ASSIGNED TASK: Retype the data that follows line by line, exactly, and leave its pictures out.

MATERIAL PROVIDED:
◇ ◇ ◇ ◇ ◇ ◇ ◇

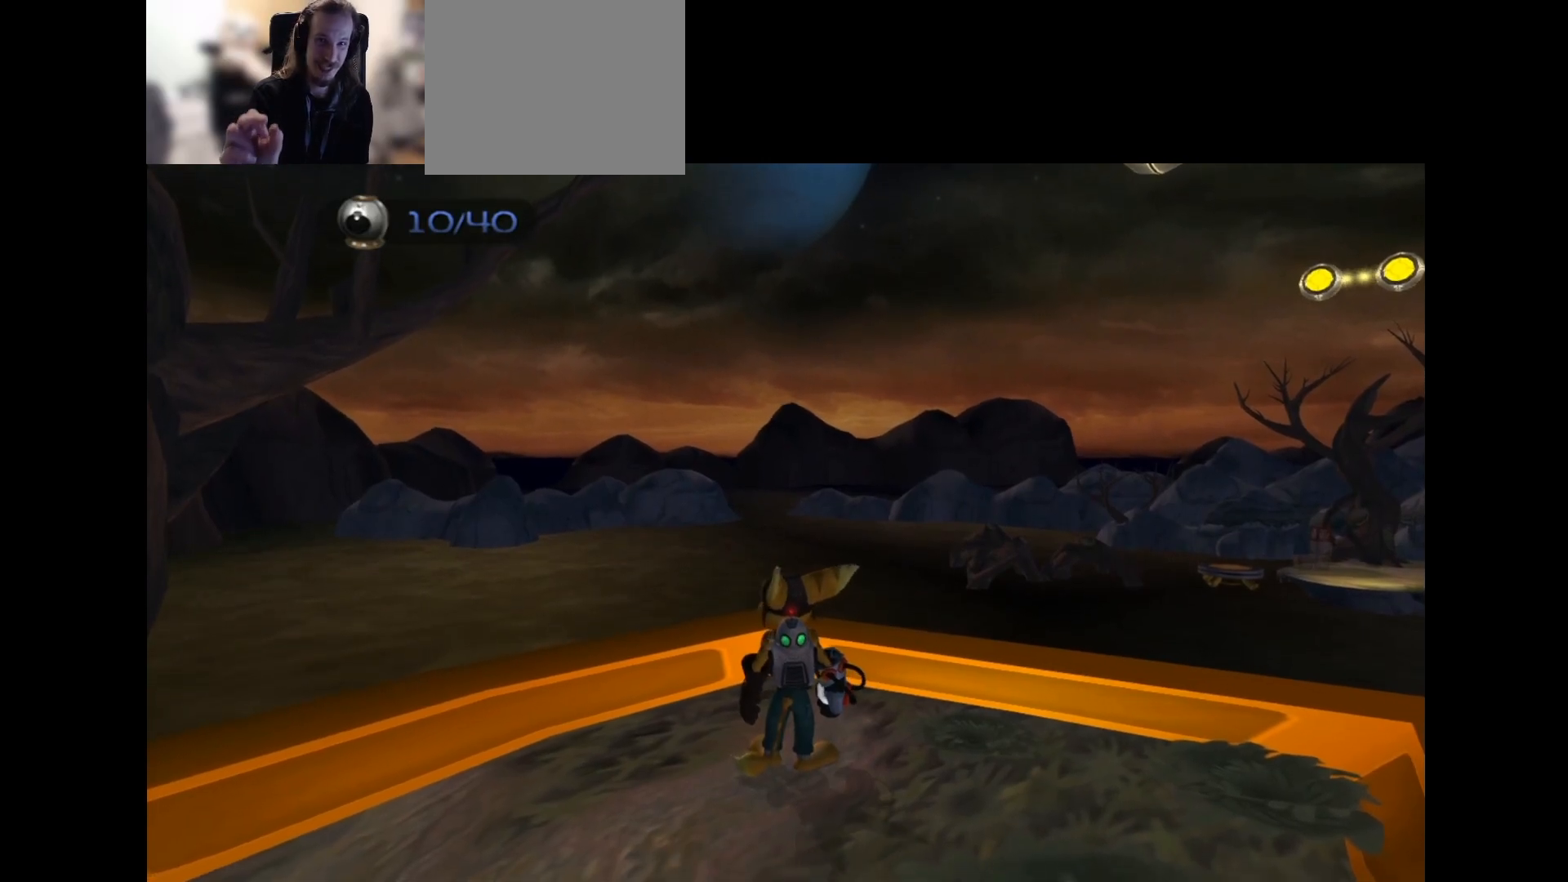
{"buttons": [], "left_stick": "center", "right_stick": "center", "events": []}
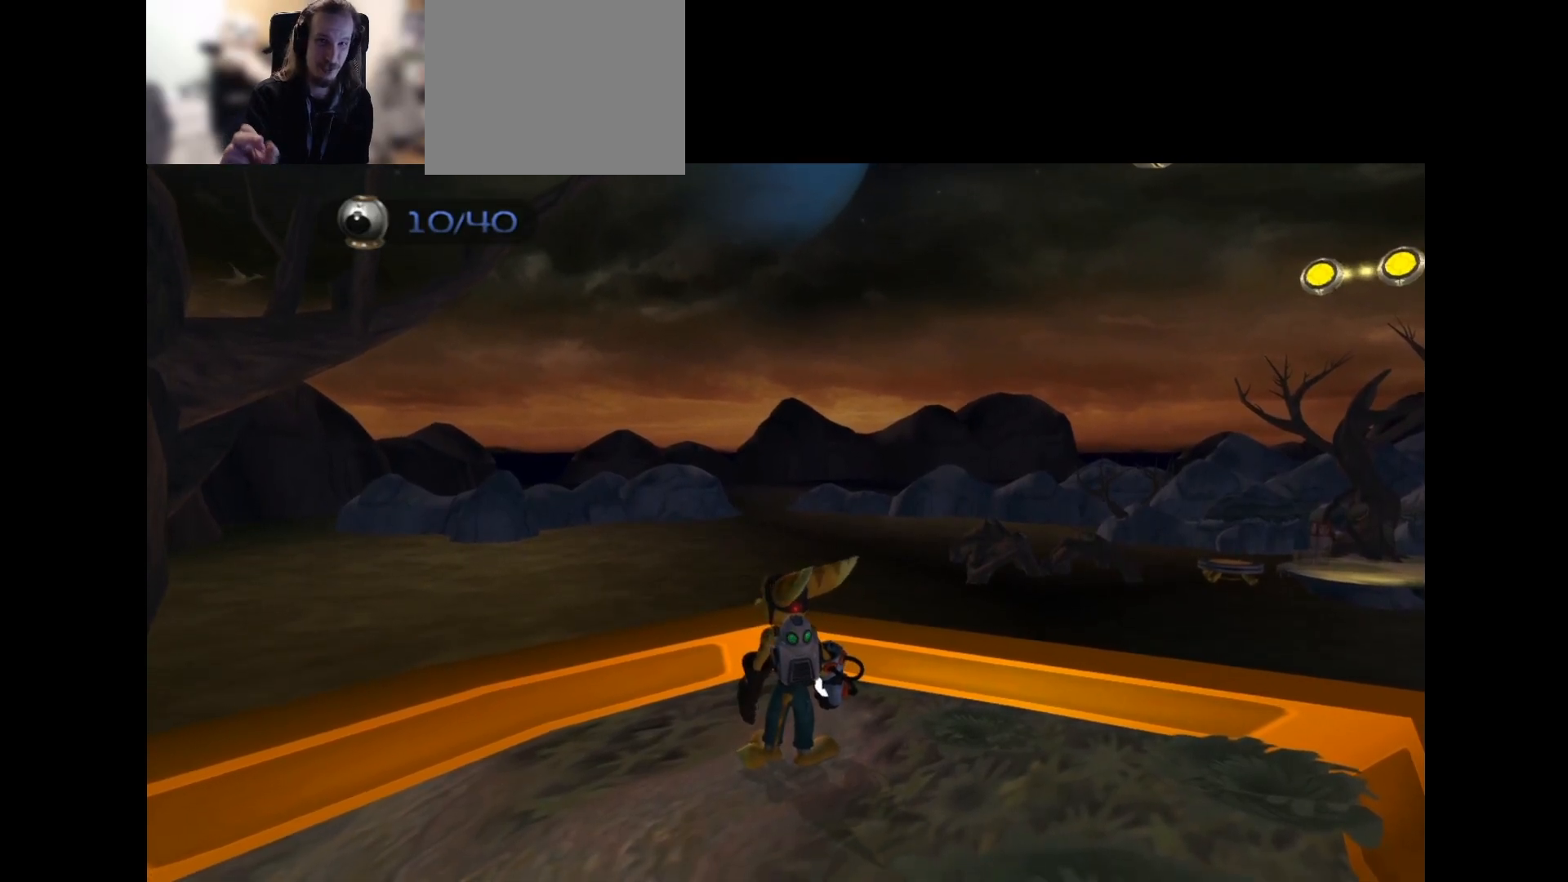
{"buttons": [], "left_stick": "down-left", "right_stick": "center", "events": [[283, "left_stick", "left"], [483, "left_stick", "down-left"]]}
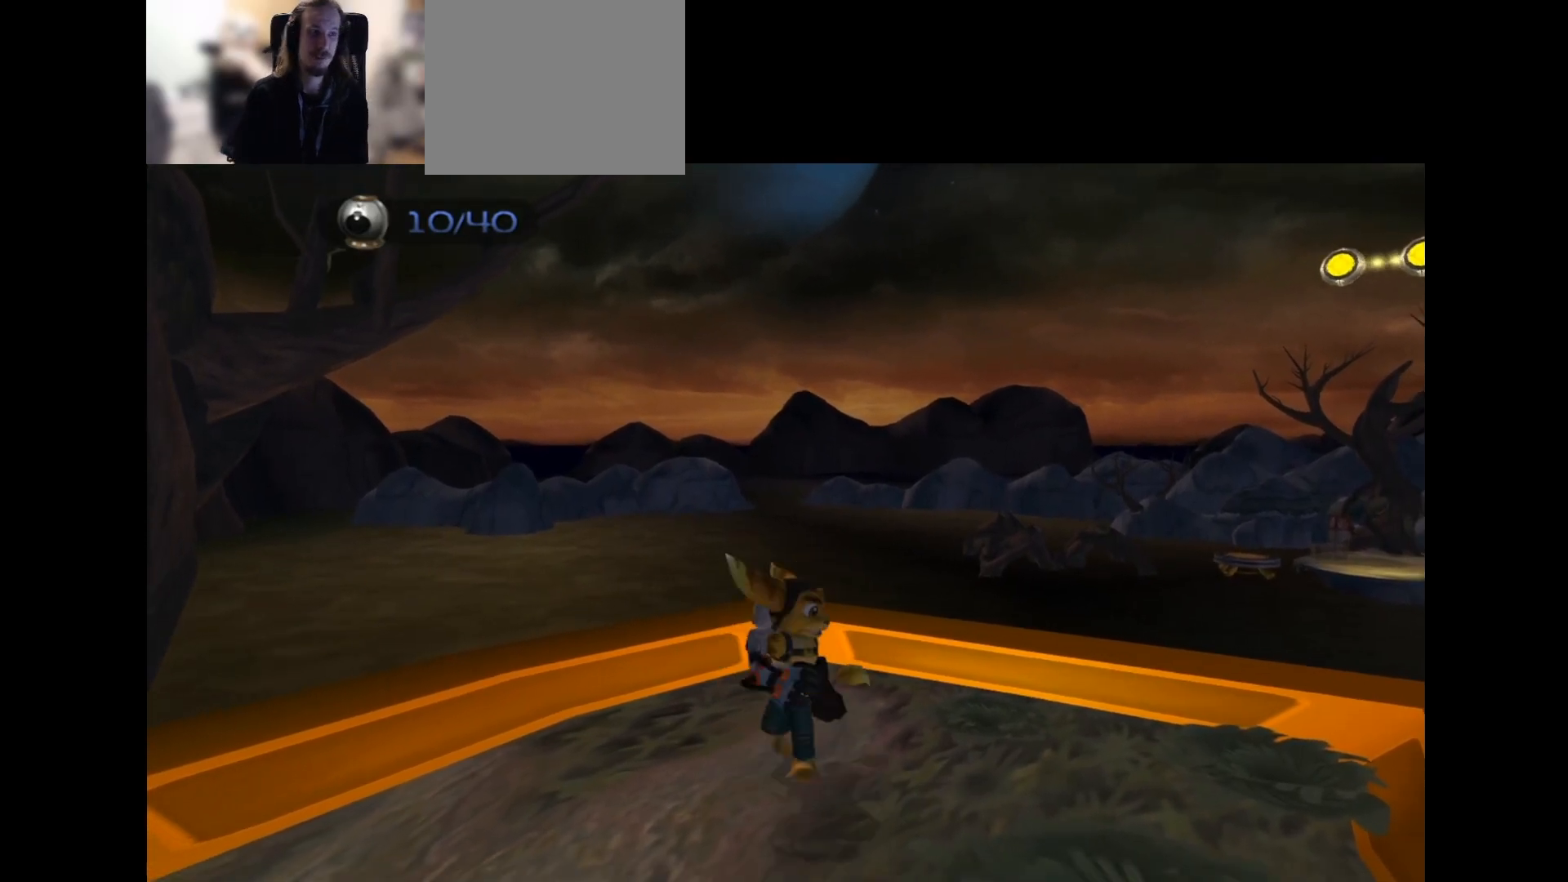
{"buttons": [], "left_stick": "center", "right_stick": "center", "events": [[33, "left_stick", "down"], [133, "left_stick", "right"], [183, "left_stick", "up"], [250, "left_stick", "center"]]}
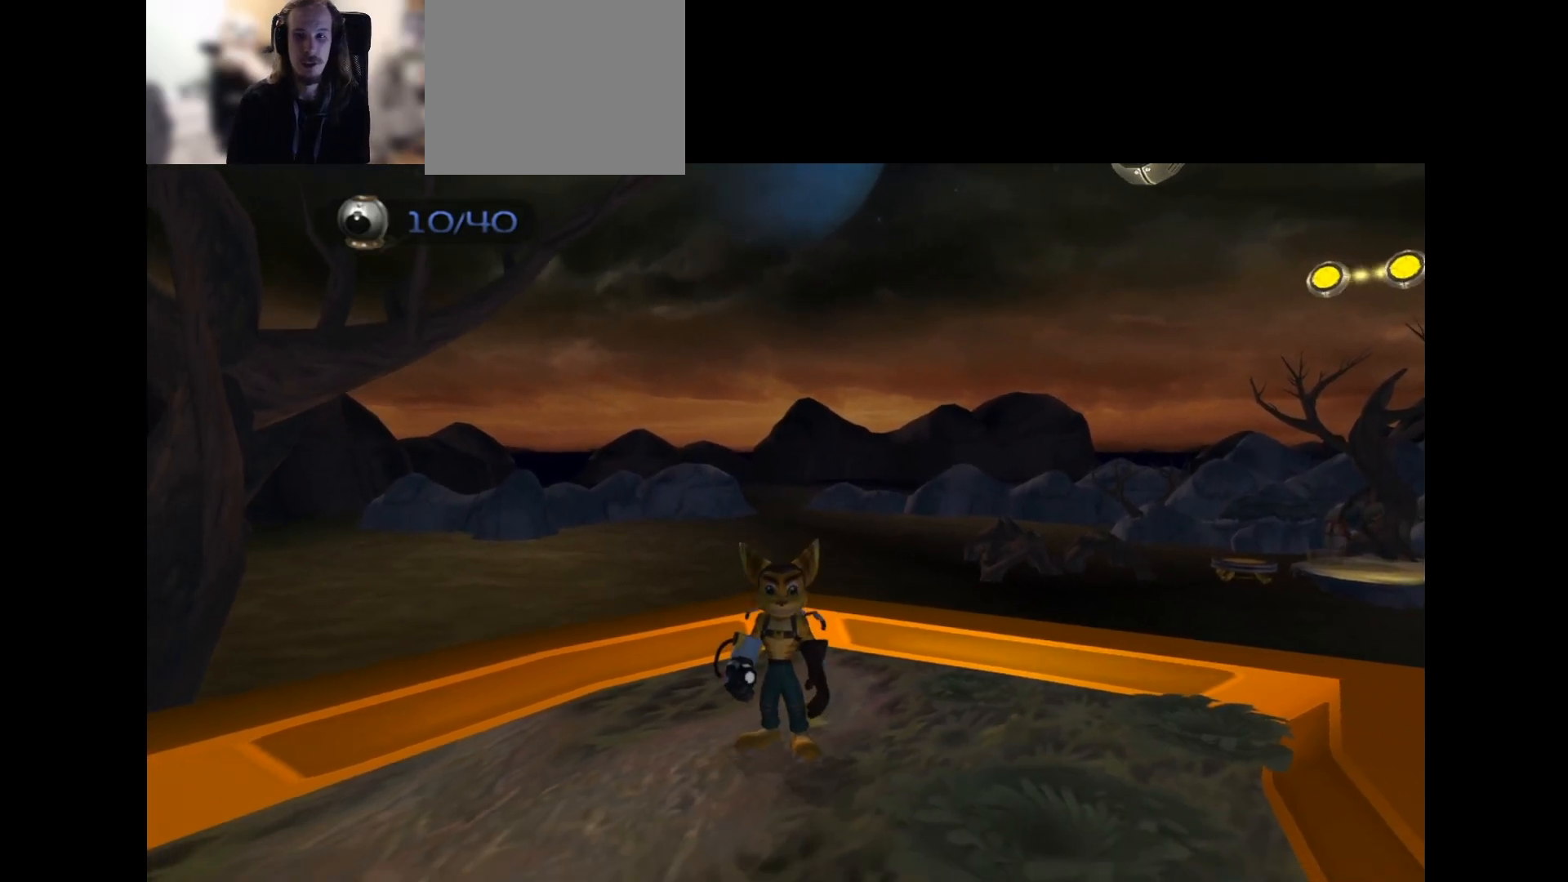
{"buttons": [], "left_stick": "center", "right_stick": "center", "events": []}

◇ ◇ ◇ ◇ ◇ ◇ ◇

OUTPUT FOR THIS TASK:
{"buttons": [], "left_stick": "center", "right_stick": "center", "events": []}
{"buttons": [], "left_stick": "down-left", "right_stick": "center", "events": [[283, "left_stick", "left"], [483, "left_stick", "down-left"]]}
{"buttons": [], "left_stick": "center", "right_stick": "center", "events": [[33, "left_stick", "down"], [133, "left_stick", "right"], [183, "left_stick", "up"], [250, "left_stick", "center"]]}
{"buttons": [], "left_stick": "center", "right_stick": "center", "events": []}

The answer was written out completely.